School wants to put son in "more structured program"

Discussion in 'Special Ed 101' started by dispooka, Nov 14, 2014.

  1. dispooka

    dispooka New Member

    I am new to the boards. My son has what was formerly known as PDDNOS and is/has been in a regular classroom since kindergarten- he is now in 4th grade. The schools complaints regarding his behavior are that he has trouble waiting his turn to speak and blurts out, has difficulty staying in his seat, and sometimes argues with the teacher before complying.

    The program the are suggesting is a Leveled program and seems extreme to me to recommend for the type of issues he is having. Am I off base here?
  2. SomewhereOutThere

    SomewhereOutThere Well-Known Member

    If you can share a bit more about your son and the school, maybe I can tell you my opinion. My son, who is now 21, was diagnosed with Pervasive Developmental Disorder (PDD)-not otherwise specified and a Special Education classroom for reading and math launched him to heights unknown, helping to make him the wonderful young man he is today and giving him confidence I never dreamed he'd ever have. I'm not sure what a leveled program means though or what your son is capable of. I also don't know if he has any friends. My son ended up with a group of friends, a mixture of high level academics and Special Education kids. It was an interesting mixture.

    When he was in regular classroom he had an aide. By the end of high school, he did almost everything on his own and his Special Education classes taught him the coping skills he needed to live on his own today. In his classroom were a mixture of different types of children and he became like the leader, helping the lower functioning kids and developing a strong sense of empathy. By high school, he was mainstreamed. He is doing quite well for somebody with a Pervasive Developmental Disorder (PDD)-not otherwise specified diagnosis and is definitely a very happy, even-tempered, confident young man, although he does requires a little bit of help. He does have a job and does it well. I could go on and on about this particular child and, although all kids are different, I feel his teachers and school intervetnions and his own grit and never giving up helped to make him the young man he is today. And, yes, he had horrible tantrums when he was young, but there is no shadow of that little boy in the man.

    Not all kids learn best in a mainstream classroom. That doesn't mean they can't shine :)
  3. dispooka

    dispooka New Member

    So the program they want to put him in has primarily behavior disorder students it. They start at one level and have to "earn" their way back to the regular class.

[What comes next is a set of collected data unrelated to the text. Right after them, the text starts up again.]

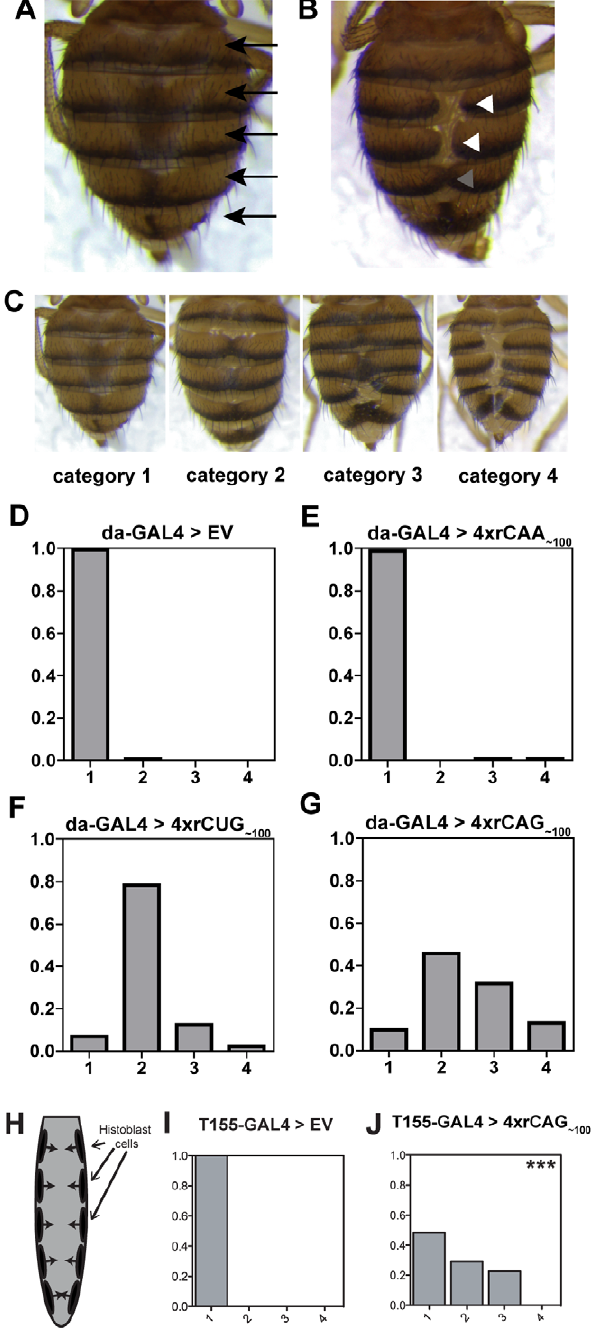
Figure 1. Tergite phenotype caused by ubiquitous expression of CAG or CUG repeat RNA in Drosophila . A , wild-type flies show a regular arrangement of tergite bands along the dorsal abdomen (arrows). B , An example of the disrupted phenotype, whereby tergites do not fuse at all (white arrowheads), or fuse only partially (grey arrowheads). C , Phenotype severity was scored on a scale of 1–4, images show typical examples from each category, where category 1 is like wildtype; category 2, tergites disrupted but not split; category 3, one tergite split; and category 4, two or more tergites split. D-E , Graphs showing the proportion of progeny within each scoring category. D , da-GAL4 driven expression of the EV control line (n=161) and, E , da- GAL4 driven expression of 4xrCAA , 100 [line 1] (n=148) gives no phenotype with almost all progeny like wild-type. F , da-GAL4 driven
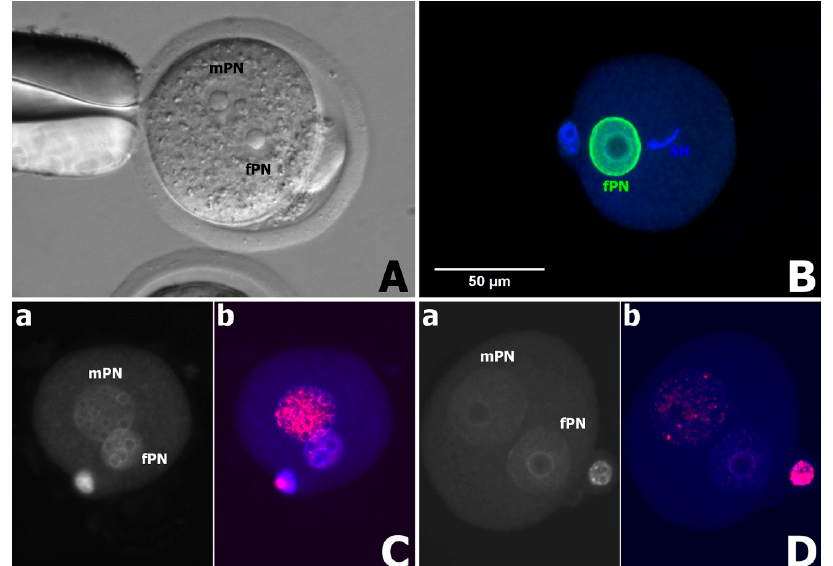
Figure 2. Representative pictures demonstrating the behavior of sperm heads after interspecific ICSI. ( A ) Goat sperm in mouse oocytes forms large mPN with several nucleoli. Maternal, female—fPN is always smaller. ( B ) Rooster sperm (SH) does not respond to mouse oocyte cytoplasm whilst the maternal (fPN) is normally formed. ( C ) Heavily damaged sperm DNA (mPN) exhibits very intensive labeling against ɣ H2AX—( a ) DNA staining with Hoechst (mPN—sperm, fPN—maternal pronucleus), ( b ) parallel picture showing very intensive ɣ H2AX signal in mPN. ( D ) Only weak labeling against ɣ H2AX is detected over mPNs when fresh spermatozoa are used for ICSI (( a )—Hoechst staining, ( b )— ɣ H2AX labeling).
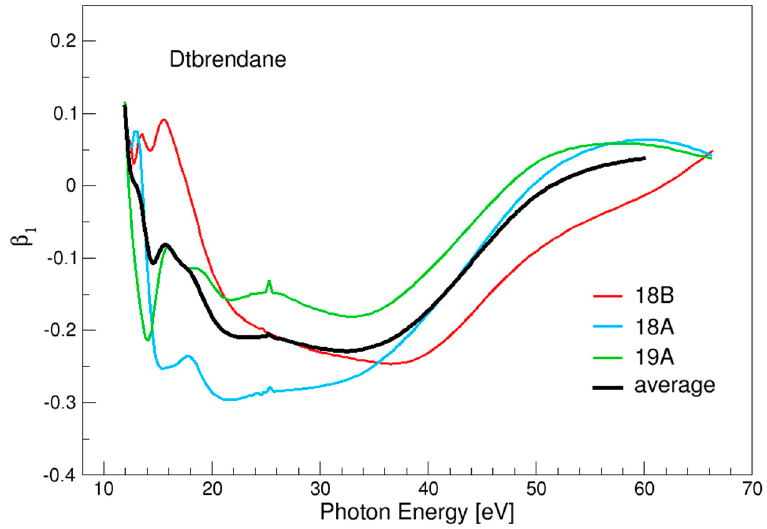
Figure 8. β 1 parameter for the three outermost ionizations, 18B, 18A and 19A, and the average value, in ditwistbrendane.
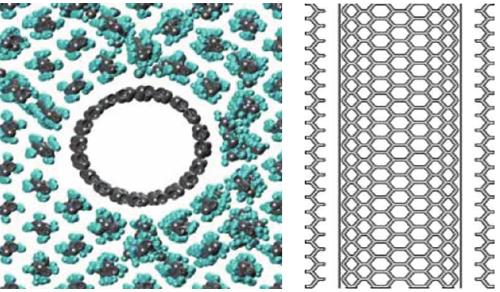
Figure 5: The molecular structure of nanocomposite crystallic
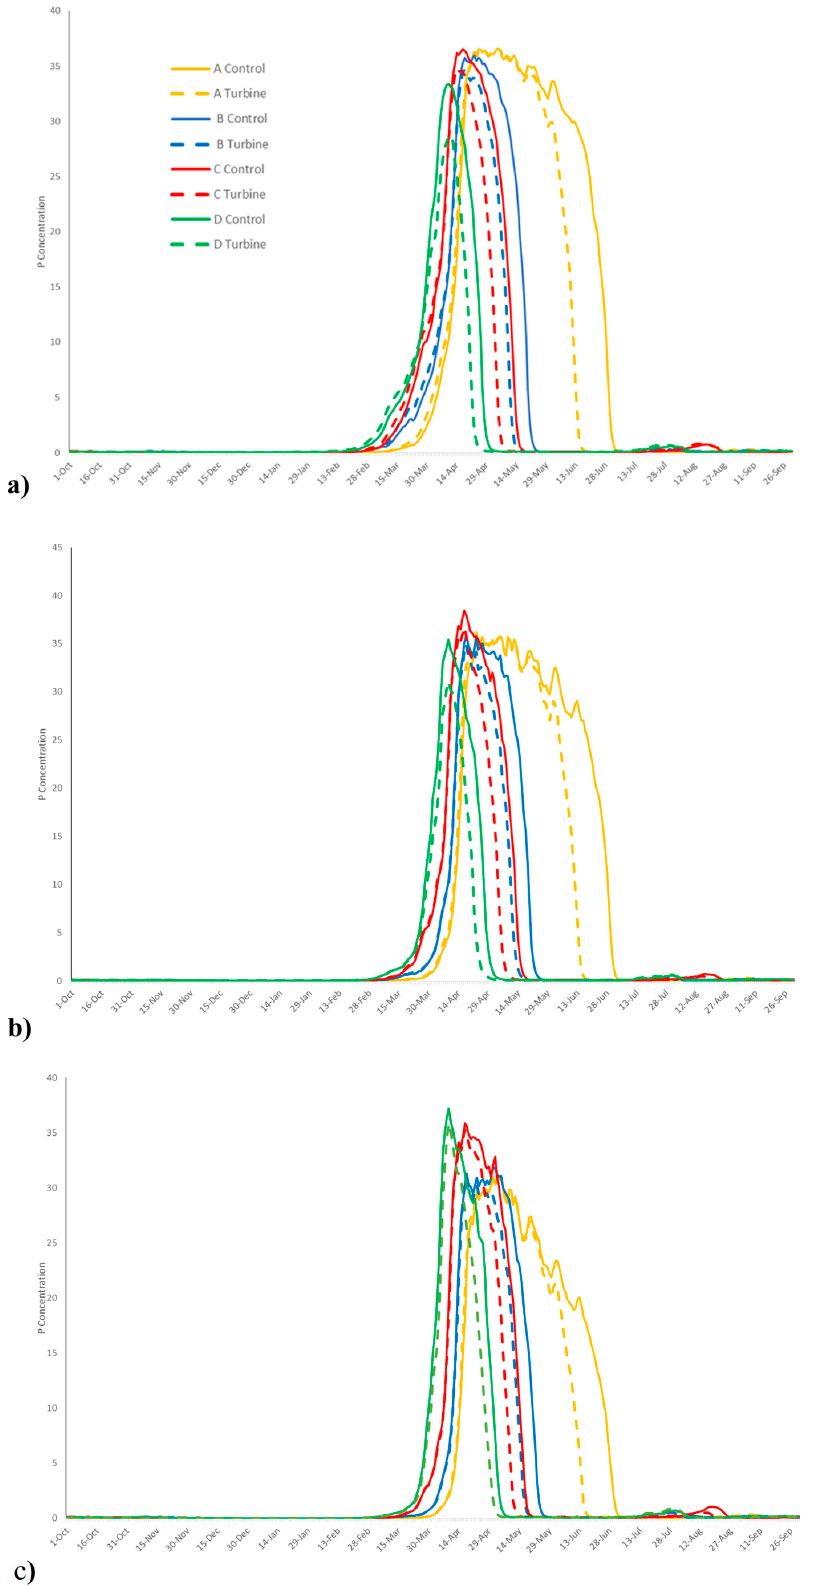
Figure 6. Time-series of daily phytoplankton concentrations as average for the three different areas (Figure 1), the basin ( a ); channel ( b ); and open sea ( c ) for all four PAR scenarios A–D (Figure 4) and scenarios with and without an array of TEDs.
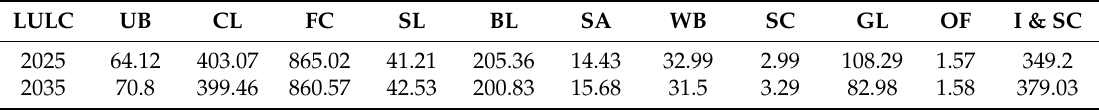
Table 6. Distribution of land-use categories (in km 2 ) and percentage of the categories for 2025–2035.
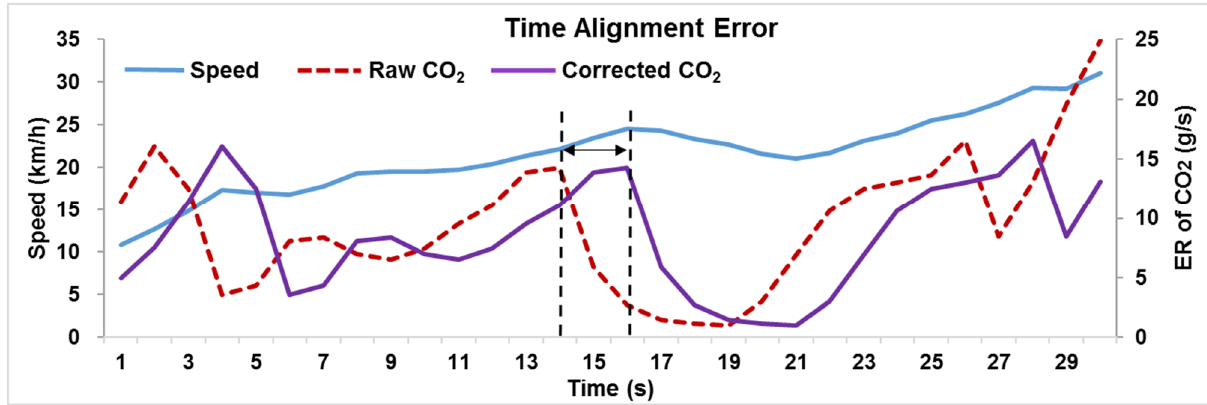
Figure 3. Time alignment error of CO 2 emission data steam.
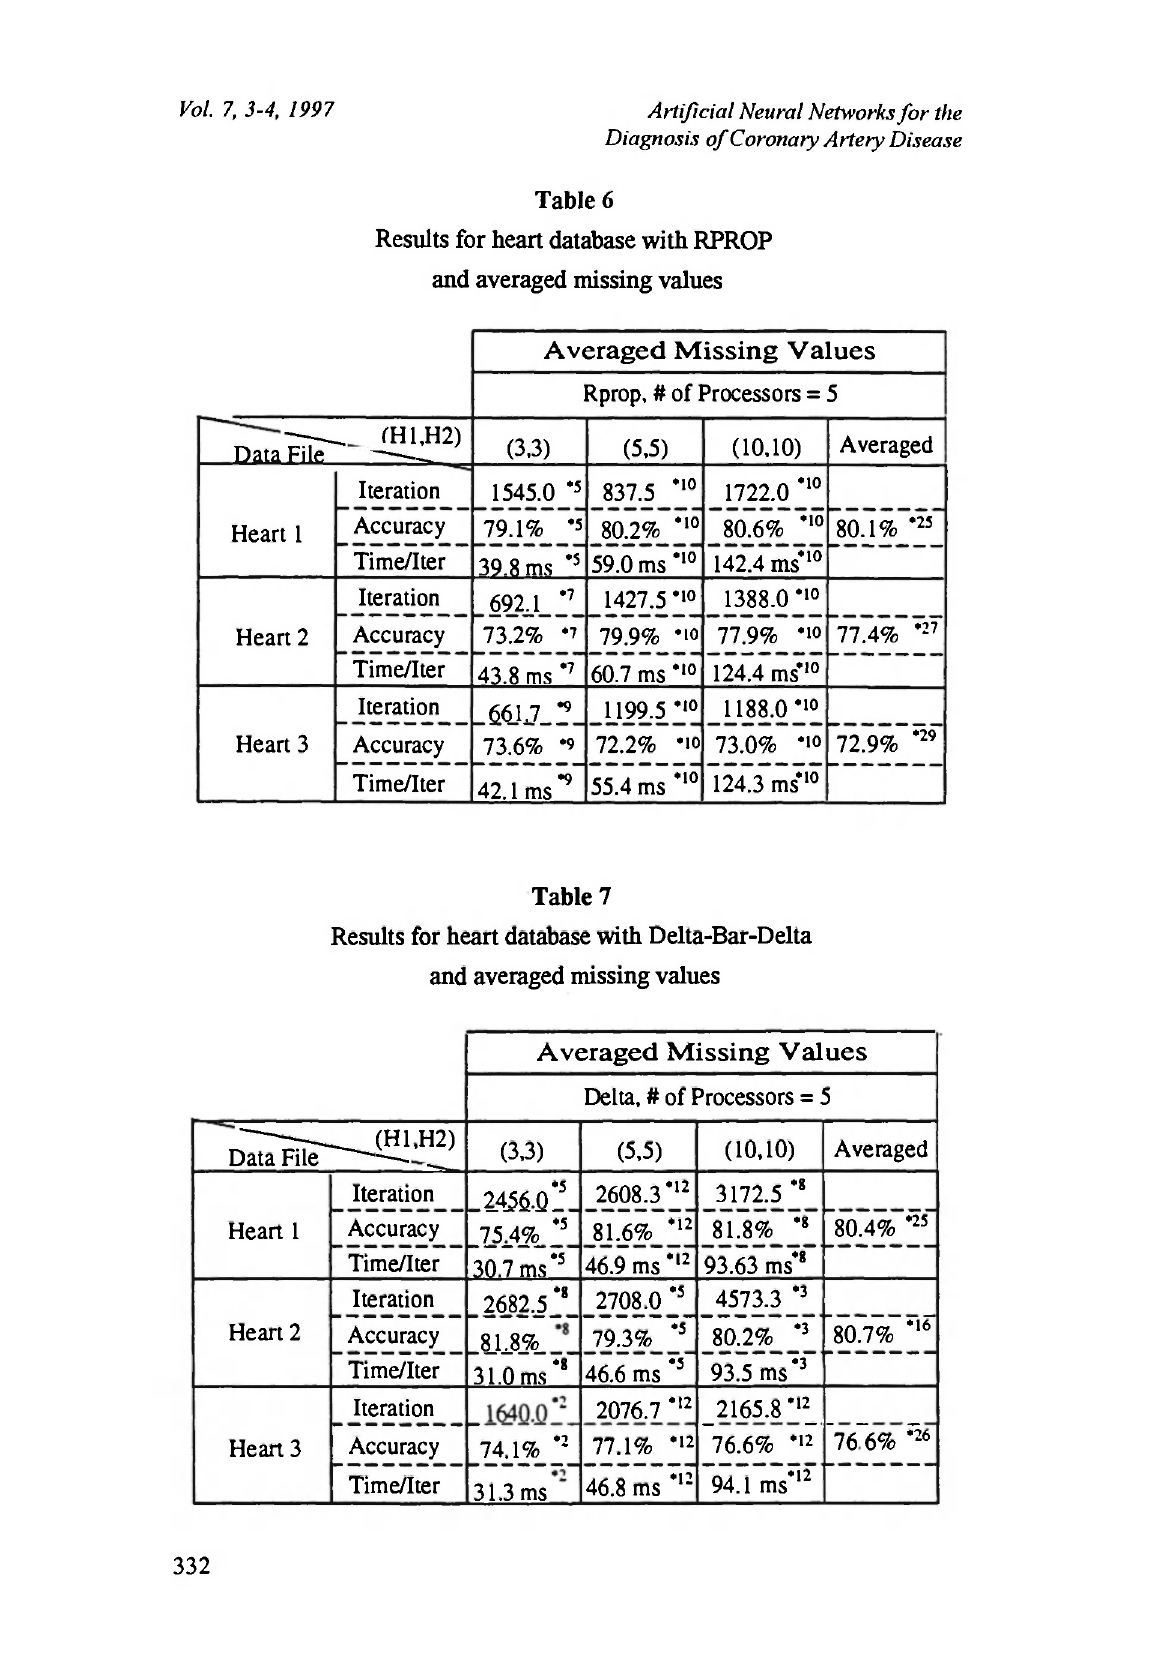
Results for heart database with Delta-Bar-Delta and averaged missing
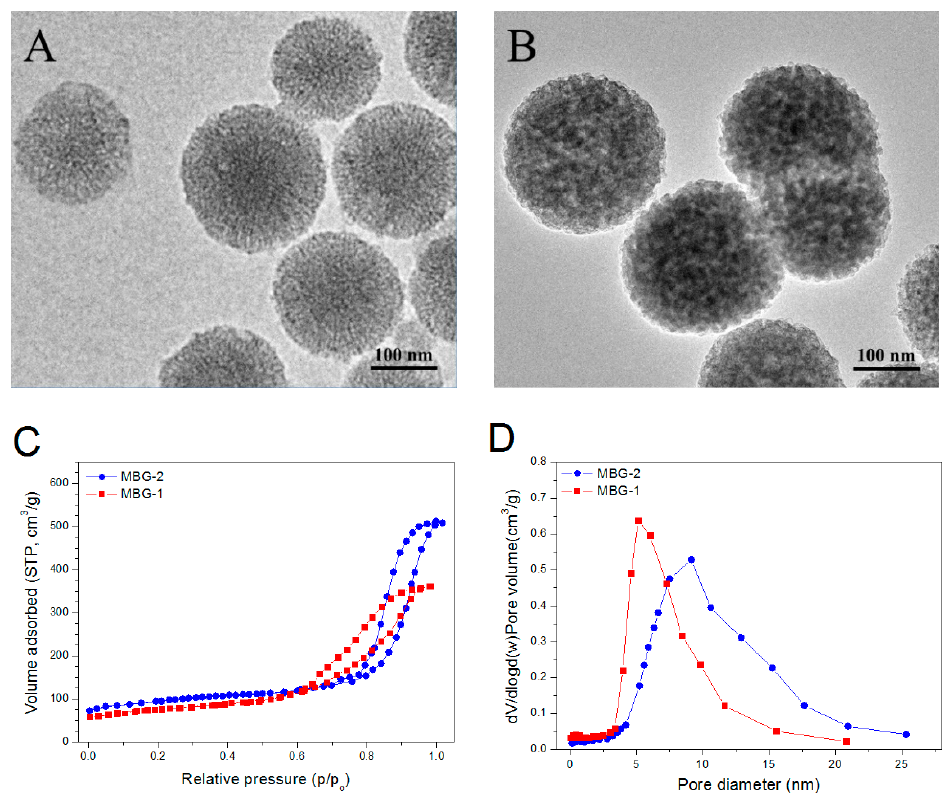
Figure 2. Images of MBG-1 ( A ) and MBG-2 ( B ) nanoparticles (NPs); N 2 adsorption isotherms ( C ) and pore size distribution ( D ) of NPs.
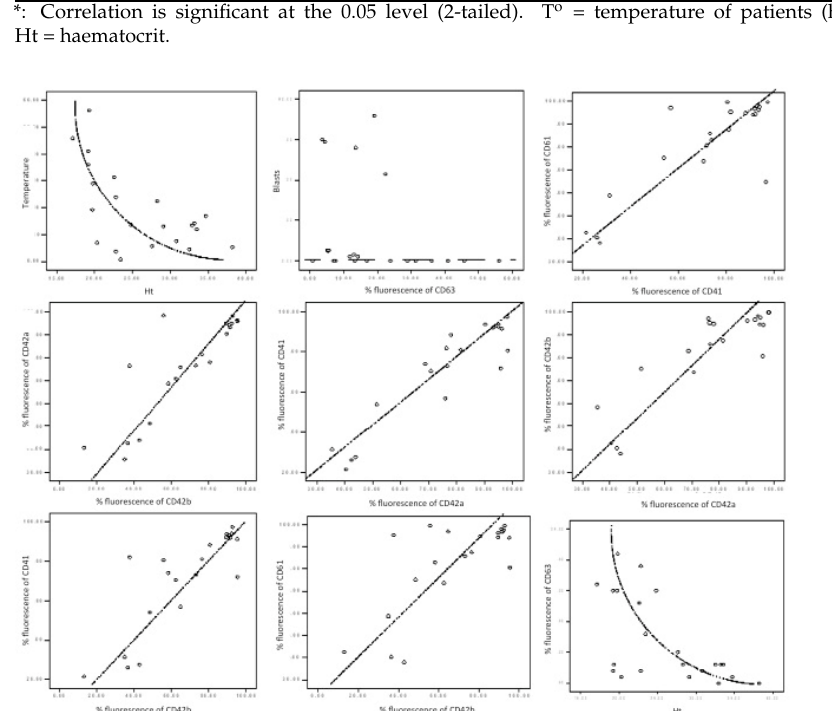
Table 4. Platelets’ antigens distribution in AML patients with or without bleeding. Markers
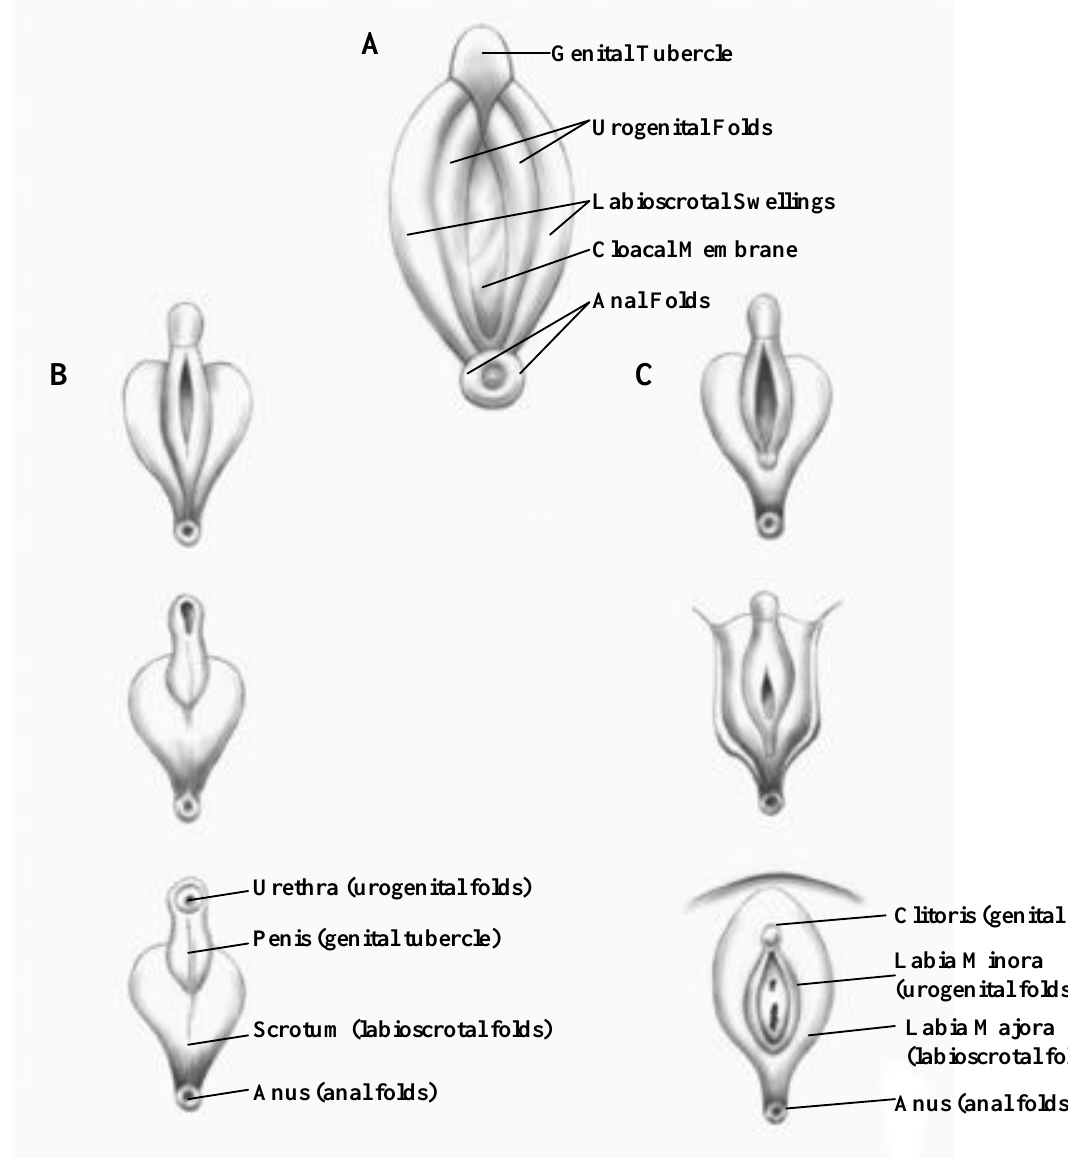
Under the influence of androgens, in males the mesoderm of the genital tubercle enlarges to become the corpora cavernosa and glans penis. The endoderm tubularizes in a proximal to distal direction to form the penile urethra. The ectoderm develops into the penile skin and prepuce, which begins formation at 8 weeks. There is some debate as to whether the distal urethra is formed from tubularization of the endoderm, as with the proximal urethra, or from canalization of the ectoderm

    More about my child, he is on grade level for reading and substantially above grade level for math. Neither his learning or the other students is impeded by his behavior' It seems like the teacher gets annoyed by him. He has never been suspended or sent home for any behavioral issues. We think this is a resource issue, as there are other iep students in his class of 28 ( including 1 other on the spectrum). Before we discuss removal from the class, I think we need to discuss a shared aide for the class.
  4. SomewhereOutThere

    SomewhereOutThere Well-Known Member

    I would absolutely FORBID putting my child into a behavioral class. Your son is not a behavior problem. He has a neurological difference and no behavioral plan will change that. I like your attitude. No, no, no. Absolutely no. My son was never in a class for behavior problems.
  5. dispooka

    dispooka New Member

    Thank you for the reply! That what was thinking. Am taking him for a new evaluation and contacting a advocate/atty.
  6. InsaneCdn

    InsaneCdn Well-Known Member

    MWM said exactly what I would have said... no way. Sounds like you have a good plan!